I read an article recently — On Contemporary Autofiction and the Scourge of “Relatability” By Gavin Andrew Thomson

I’ve summarized it here for you.

Autofiction is not a new literary term; it was coined in the 1970s by Serge Doubrovsky. Marcel Proust’s In Search of Lost Time and Karl Ove Knausgård’s My Struggle are read as autofiction. This shows that blending of real lived experience and fiction has a longer history since early 1900s.

Its revival may be linked to the social media era, where personal posts are widely shared and readers love engaging with stories drawn from daily lives. So, it’s not surprising that many are drawn to novels that are rooted in the author’s own life. Relatability has become an influential value.

Autofiction can invite readers to identify with the author-narrator, creating a sense of intimacy. It can be self-help, but reads like literary work or enjoyed as descriptive prose.

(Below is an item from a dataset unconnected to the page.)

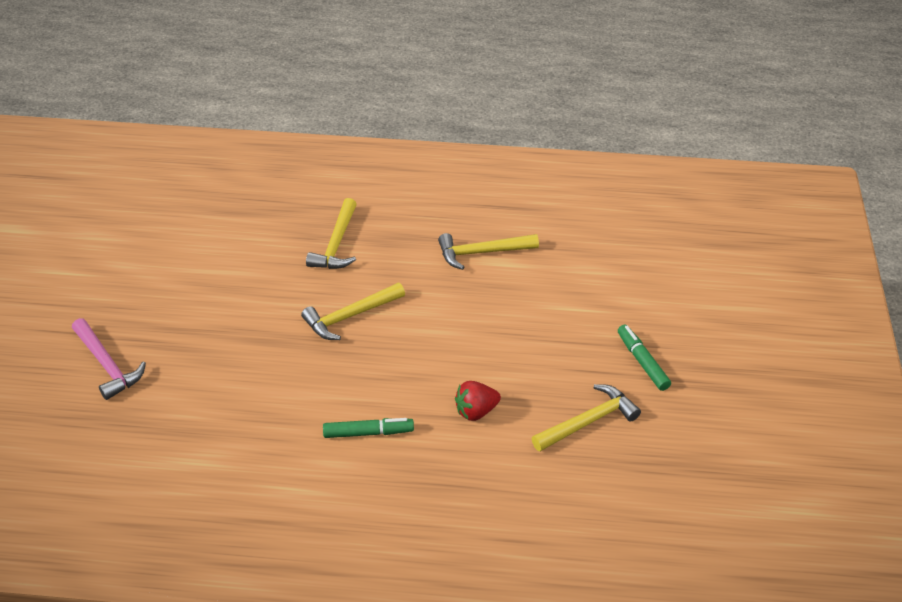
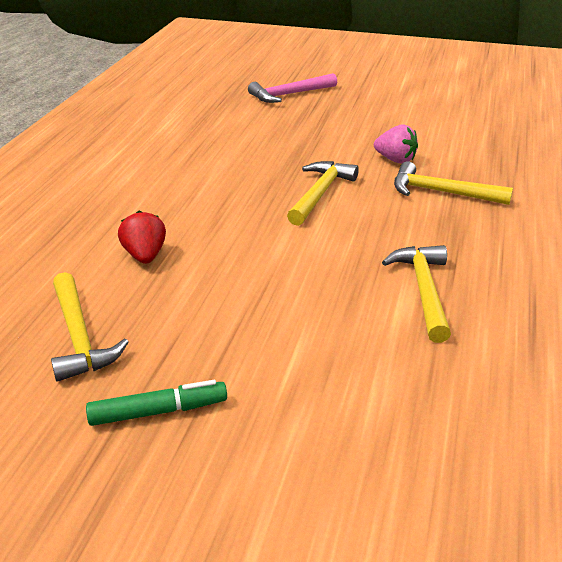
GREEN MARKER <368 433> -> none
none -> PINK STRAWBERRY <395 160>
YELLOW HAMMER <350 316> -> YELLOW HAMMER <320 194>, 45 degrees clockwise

Readers read books for different reasons — escape, knowledge, illumination, connection. Autofiction can evoke emotion and a sense of camaraderie when readers recognize aspects of themselves in the story. In Kintsugi: A Woman, that connection may emerge through solidarity with broken women who endured fracture, healed, and reclaimed their voices. That shared recognition is strong especially in our fragmented and seemingly divided society. We all need to belong.